What drove you to being on Chopped?
It’s funny because I never really watched Chopped to be honest with you. But then last year I got a casting call for [the show], and I’m not sure how they recruit for the show, so I don’t know how they found me, but they did. My staff talked me into it and so I applied and went down to New York in May and I won. It was crazy. But after I won and they were like, “We’ll tell you when your episode will air, it can be anywhere from six months to a year.” So, talk about anticlimactic. I had this amazing experience, I won, and I called my wife and we were celebrating, and then I had to forget about it and move on. Until I got the email that said the episode would air on November 27 and then I could tell people I was on it.

How did you prepare for the show?
The truth is, that’s how we cook here. That creative process is familiar to me, so I felt as though the mystery basket concept was right in my wheelhouse.

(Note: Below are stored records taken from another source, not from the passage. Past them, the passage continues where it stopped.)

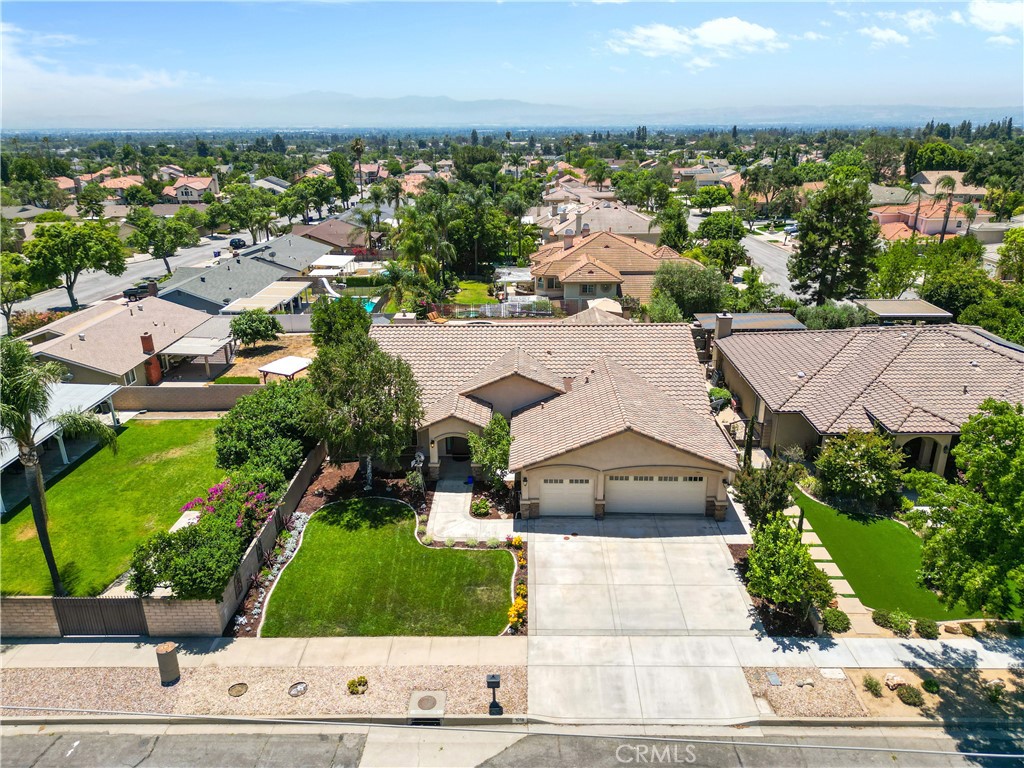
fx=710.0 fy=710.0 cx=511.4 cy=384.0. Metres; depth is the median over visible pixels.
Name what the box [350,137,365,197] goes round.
palm tree
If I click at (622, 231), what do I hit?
house
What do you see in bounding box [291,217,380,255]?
house
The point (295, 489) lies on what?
block wall
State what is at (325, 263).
patio cover
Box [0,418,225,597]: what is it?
lawn
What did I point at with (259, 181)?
house
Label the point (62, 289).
street
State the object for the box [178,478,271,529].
flowering shrub
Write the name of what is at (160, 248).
tree
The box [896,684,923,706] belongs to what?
shrub
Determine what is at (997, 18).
cloud
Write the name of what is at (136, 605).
gate
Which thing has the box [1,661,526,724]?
gravel strip
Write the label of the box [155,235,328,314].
house
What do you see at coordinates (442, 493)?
walkway
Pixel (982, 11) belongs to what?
sky
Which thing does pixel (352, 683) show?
shrub
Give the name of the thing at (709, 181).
house
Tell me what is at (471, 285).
lawn
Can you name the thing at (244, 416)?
shrub
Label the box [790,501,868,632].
walkway
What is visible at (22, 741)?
road
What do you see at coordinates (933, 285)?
tree
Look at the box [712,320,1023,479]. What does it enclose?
house
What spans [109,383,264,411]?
brick wall
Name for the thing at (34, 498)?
palm tree
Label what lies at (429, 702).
storm drain
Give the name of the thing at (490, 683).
mailbox
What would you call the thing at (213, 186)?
house
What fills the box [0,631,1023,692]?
sidewalk
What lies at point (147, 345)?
chimney
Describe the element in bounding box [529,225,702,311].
house
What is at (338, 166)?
tree
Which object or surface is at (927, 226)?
pink house
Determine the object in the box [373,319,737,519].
house
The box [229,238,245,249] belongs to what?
car
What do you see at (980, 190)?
house
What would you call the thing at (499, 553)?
lawn
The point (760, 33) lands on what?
cloud
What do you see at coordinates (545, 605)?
driveway
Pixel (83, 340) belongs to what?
house
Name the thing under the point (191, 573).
shrub
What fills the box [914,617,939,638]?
shrub
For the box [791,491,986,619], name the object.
lawn
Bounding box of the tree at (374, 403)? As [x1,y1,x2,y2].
[303,314,425,488]
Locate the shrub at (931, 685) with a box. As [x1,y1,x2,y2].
[922,677,940,694]
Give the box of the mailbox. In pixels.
[485,674,502,714]
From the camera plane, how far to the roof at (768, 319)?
41.26 m
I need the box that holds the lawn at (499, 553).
[257,500,517,636]
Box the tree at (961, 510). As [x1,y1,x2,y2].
[915,400,1023,619]
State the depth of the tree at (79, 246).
58.75 m
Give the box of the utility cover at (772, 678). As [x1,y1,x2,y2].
[765,671,780,685]
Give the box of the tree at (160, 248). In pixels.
[127,209,196,275]
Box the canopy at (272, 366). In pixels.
[257,356,311,380]
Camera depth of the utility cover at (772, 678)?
20.57 m
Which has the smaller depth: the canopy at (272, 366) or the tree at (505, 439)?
the tree at (505, 439)
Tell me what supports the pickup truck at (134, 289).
on the street at (62, 289)
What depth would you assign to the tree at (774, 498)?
25.56 m
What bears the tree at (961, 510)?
on the ground
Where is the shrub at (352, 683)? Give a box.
[347,676,368,694]
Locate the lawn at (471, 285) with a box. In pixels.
[449,280,497,306]
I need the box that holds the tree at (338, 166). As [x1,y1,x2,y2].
[329,149,354,204]
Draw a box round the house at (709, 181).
[676,165,744,190]
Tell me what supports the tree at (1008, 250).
on the ground
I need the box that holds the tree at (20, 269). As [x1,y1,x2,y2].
[0,252,35,320]
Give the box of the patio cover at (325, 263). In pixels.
[308,254,355,276]
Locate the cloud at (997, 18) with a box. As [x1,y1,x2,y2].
[967,0,1023,37]
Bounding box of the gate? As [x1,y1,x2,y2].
[51,596,148,635]
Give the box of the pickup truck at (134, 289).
[124,280,158,300]
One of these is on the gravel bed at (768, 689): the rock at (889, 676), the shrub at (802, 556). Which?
the rock at (889, 676)
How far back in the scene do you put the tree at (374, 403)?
27.87 m
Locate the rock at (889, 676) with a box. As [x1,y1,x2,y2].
[884,672,907,689]
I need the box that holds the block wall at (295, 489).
[0,437,326,640]
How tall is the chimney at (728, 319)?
2.045 m
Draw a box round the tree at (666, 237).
[655,196,691,251]
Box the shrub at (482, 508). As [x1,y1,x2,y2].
[470,497,491,516]
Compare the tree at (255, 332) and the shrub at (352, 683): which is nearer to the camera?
the shrub at (352, 683)
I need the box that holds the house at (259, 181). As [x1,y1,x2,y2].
[252,176,289,193]
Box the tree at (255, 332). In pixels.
[228,310,281,347]
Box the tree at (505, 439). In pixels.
[468,414,512,487]
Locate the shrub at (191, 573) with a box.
[127,514,244,600]
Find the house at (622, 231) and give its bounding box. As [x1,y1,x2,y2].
[532,200,657,244]
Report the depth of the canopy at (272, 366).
41.50 m
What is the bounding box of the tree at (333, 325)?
[310,295,370,352]
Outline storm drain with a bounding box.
[408,689,445,722]
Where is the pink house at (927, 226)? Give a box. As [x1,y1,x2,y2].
[870,200,980,238]
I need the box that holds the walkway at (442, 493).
[426,469,517,542]
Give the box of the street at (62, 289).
[3,228,268,316]
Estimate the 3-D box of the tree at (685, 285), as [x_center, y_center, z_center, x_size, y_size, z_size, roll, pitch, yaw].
[12.777,-5.873,51.026,6.202,6.180,5.966,13,24,32]
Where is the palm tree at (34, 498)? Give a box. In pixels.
[0,335,115,595]
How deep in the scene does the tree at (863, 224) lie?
52.47 m
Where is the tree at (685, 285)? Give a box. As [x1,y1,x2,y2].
[649,263,730,320]
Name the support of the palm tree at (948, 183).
on the ground
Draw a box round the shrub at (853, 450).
[814,427,905,505]
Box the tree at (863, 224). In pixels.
[791,175,880,303]
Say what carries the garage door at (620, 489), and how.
in the house at (431, 437)
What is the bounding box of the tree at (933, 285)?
[919,237,991,321]
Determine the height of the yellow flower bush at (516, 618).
0.784 m
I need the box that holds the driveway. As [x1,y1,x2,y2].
[527,509,763,723]
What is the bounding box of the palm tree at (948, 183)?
[935,174,959,242]
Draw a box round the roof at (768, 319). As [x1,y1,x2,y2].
[693,312,805,334]
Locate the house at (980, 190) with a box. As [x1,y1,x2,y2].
[910,171,986,200]
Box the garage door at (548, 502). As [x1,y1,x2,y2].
[536,476,595,517]
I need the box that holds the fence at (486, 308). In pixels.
[435,298,554,318]
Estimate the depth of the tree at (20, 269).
55.04 m
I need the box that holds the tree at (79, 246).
[24,218,125,310]
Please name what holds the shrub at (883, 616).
on the ground
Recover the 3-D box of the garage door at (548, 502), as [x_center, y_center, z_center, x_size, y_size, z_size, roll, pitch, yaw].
[2.099,4.423,28.183,3.043,2.209,0.126,0,20,1]
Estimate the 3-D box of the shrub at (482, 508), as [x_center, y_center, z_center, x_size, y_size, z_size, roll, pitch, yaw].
[-1.224,4.797,27.608,0.888,0.682,0.901,0,20,1]
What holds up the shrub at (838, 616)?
on the ground
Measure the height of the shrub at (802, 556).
3.218 m
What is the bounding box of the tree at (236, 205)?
[220,184,278,243]
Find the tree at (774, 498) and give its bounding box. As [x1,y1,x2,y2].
[735,459,804,527]
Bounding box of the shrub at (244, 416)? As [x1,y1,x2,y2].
[214,379,317,483]
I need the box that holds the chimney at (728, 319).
[714,313,733,339]
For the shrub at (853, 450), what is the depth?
27.44 m
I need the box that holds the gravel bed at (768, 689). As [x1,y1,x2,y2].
[746,661,1023,725]
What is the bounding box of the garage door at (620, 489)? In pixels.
[604,472,704,515]
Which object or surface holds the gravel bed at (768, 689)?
on the ground
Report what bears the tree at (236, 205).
on the ground
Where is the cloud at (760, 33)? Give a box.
[604,17,785,65]
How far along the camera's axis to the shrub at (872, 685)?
19.39 m
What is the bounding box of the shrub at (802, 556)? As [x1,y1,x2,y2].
[744,513,833,621]
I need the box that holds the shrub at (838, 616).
[822,607,850,633]
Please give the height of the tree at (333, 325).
5.770 m
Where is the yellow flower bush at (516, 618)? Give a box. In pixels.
[506,592,527,631]
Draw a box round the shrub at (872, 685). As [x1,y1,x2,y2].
[861,674,882,695]
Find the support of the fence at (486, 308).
on the ground
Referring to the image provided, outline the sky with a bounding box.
[0,0,1023,123]
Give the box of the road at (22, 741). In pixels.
[0,717,1023,767]
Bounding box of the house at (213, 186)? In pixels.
[163,175,220,201]
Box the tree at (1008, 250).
[996,226,1023,284]
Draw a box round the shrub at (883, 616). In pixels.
[874,609,911,635]
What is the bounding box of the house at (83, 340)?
[17,293,228,384]
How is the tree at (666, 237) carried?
on the ground

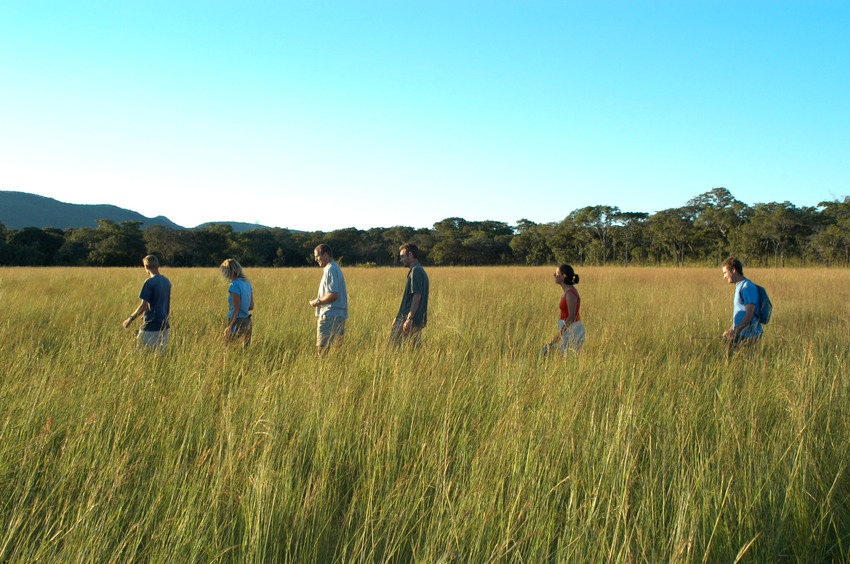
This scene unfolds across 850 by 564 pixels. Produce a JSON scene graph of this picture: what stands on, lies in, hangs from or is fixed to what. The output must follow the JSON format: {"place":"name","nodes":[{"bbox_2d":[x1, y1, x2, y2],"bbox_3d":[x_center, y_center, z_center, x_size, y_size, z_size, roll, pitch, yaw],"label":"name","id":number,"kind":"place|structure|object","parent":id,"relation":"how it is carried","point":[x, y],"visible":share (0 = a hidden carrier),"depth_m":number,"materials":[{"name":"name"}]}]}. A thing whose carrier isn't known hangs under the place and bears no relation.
{"place":"outdoors","nodes":[
{"label":"outdoors","id":0,"kind":"place"},
{"bbox_2d":[0,190,190,231],"label":"hill","id":1,"kind":"structure","parent":0,"point":[10,219],"materials":[{"name":"green plant"}]},
{"bbox_2d":[192,220,300,232],"label":"hill","id":2,"kind":"structure","parent":0,"point":[252,226],"materials":[{"name":"green plant"}]},
{"bbox_2d":[0,0,849,230],"label":"sky","id":3,"kind":"structure","parent":0,"point":[173,221],"materials":[{"name":"blue"}]},
{"bbox_2d":[0,264,849,563],"label":"grass field","id":4,"kind":"structure","parent":0,"point":[110,270],"materials":[{"name":"plant"}]},
{"bbox_2d":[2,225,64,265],"label":"tree","id":5,"kind":"object","parent":4,"relation":"on","point":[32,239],"visible":0.75,"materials":[{"name":"green plant"}]},
{"bbox_2d":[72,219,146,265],"label":"tree","id":6,"kind":"object","parent":4,"relation":"on","point":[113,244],"visible":0.86,"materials":[{"name":"green plant"}]},
{"bbox_2d":[123,254,172,354],"bbox_3d":[-2.991,0.360,10.781,0.481,1.318,0.485,1,1,22],"label":"man","id":7,"kind":"object","parent":4,"relation":"on","point":[147,265],"visible":0.92,"depth_m":10.67},
{"bbox_2d":[144,225,200,266],"label":"tree","id":8,"kind":"object","parent":4,"relation":"on","point":[172,244],"visible":0.81,"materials":[{"name":"green plant"}]},
{"bbox_2d":[219,259,254,347],"bbox_3d":[-2.071,0.386,10.885,0.369,1.238,0.593,0,1,0],"label":"woman","id":9,"kind":"object","parent":4,"relation":"on","point":[240,293],"visible":0.88,"depth_m":10.79},
{"bbox_2d":[309,242,348,355],"bbox_3d":[-1.038,0.311,10.745,0.395,1.400,0.644,0,1,-20],"label":"man","id":10,"kind":"object","parent":4,"relation":"on","point":[331,300],"visible":0.98,"depth_m":10.58},
{"bbox_2d":[388,243,430,351],"bbox_3d":[-0.151,0.297,10.750,0.470,1.408,0.564,1,1,24],"label":"man","id":11,"kind":"object","parent":4,"relation":"on","point":[418,290],"visible":0.96,"depth_m":10.61},
{"bbox_2d":[0,185,848,266],"label":"tree line","id":12,"kind":"object","parent":4,"relation":"on","point":[441,222],"visible":0.86,"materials":[{"name":"green plant"}]},
{"bbox_2d":[430,217,513,265],"label":"tree","id":13,"kind":"object","parent":4,"relation":"on","point":[464,224],"visible":0.89,"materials":[{"name":"green plant"}]},
{"bbox_2d":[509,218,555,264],"label":"tree","id":14,"kind":"object","parent":4,"relation":"on","point":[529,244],"visible":0.78,"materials":[{"name":"green plant"}]},
{"bbox_2d":[542,264,585,355],"bbox_3d":[1.440,0.429,10.191,0.424,1.208,0.656,0,1,0],"label":"woman","id":15,"kind":"object","parent":4,"relation":"on","point":[564,311],"visible":0.86,"depth_m":10.07},
{"bbox_2d":[559,204,646,266],"label":"tree","id":16,"kind":"object","parent":4,"relation":"on","point":[601,212],"visible":0.95,"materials":[{"name":"green plant"}]},
{"bbox_2d":[645,207,700,265],"label":"tree","id":17,"kind":"object","parent":4,"relation":"on","point":[671,232],"visible":0.89,"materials":[{"name":"green plant"}]},
{"bbox_2d":[678,187,750,265],"label":"tree","id":18,"kind":"object","parent":4,"relation":"on","point":[719,196],"visible":0.87,"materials":[{"name":"green plant"}]},
{"bbox_2d":[720,256,767,357],"bbox_3d":[3.241,0.429,10.028,0.448,1.358,0.661,1,1,14],"label":"man","id":19,"kind":"object","parent":4,"relation":"on","point":[732,278],"visible":0.81,"depth_m":9.90},
{"bbox_2d":[690,334,725,339],"bbox_3d":[2.938,0.568,10.138,0.483,0.059,0.036,0,1,0],"label":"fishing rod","id":20,"kind":"object","parent":19,"relation":"in","point":[701,337],"visible":0.83,"depth_m":10.13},
{"bbox_2d":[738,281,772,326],"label":"backpack","id":21,"kind":"object","parent":19,"relation":"attached to","point":[759,288],"visible":0.49,"depth_m":9.69,"materials":[{"name":"blue fabric"}]},
{"bbox_2d":[737,200,812,266],"label":"tree","id":22,"kind":"object","parent":4,"relation":"on","point":[775,222],"visible":0.92,"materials":[{"name":"plant"}]},
{"bbox_2d":[811,196,849,265],"label":"tree","id":23,"kind":"object","parent":4,"relation":"on","point":[847,242],"visible":0.9,"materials":[{"name":"green plant"}]}
]}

I also did some research and read some blogs from people who had competed and won and sort of their pro-tips. I researched the judges a bit and some different strategies to use, but overall, I didn’t want to overthink it and psych myself out.

What did it feel like when you won?
It was a huge roller coaster of emotions. The first round, I was confident I was going through because I know our chowder is just so good. But in the second round, I overcooked the fish and my sauce congealed so they didn’t love the dish. And in my mind at the time I was like “I’m going home” and I started going through this spirituality thing where I was thinking this was an amazing experience, that I won’t be too attached to the results, and I was trying to accept I was going home. So when they chopped someone else and I made it to the dessert round, I was shocked. I went from being resigned to going home to being super excited and confident again. It was incredible, and it felt great to win. But I really couldn’t celebrate until a couple weeks ago when it aired. We had a viewing party and watching it with everyone that came out to support me, that was my moment.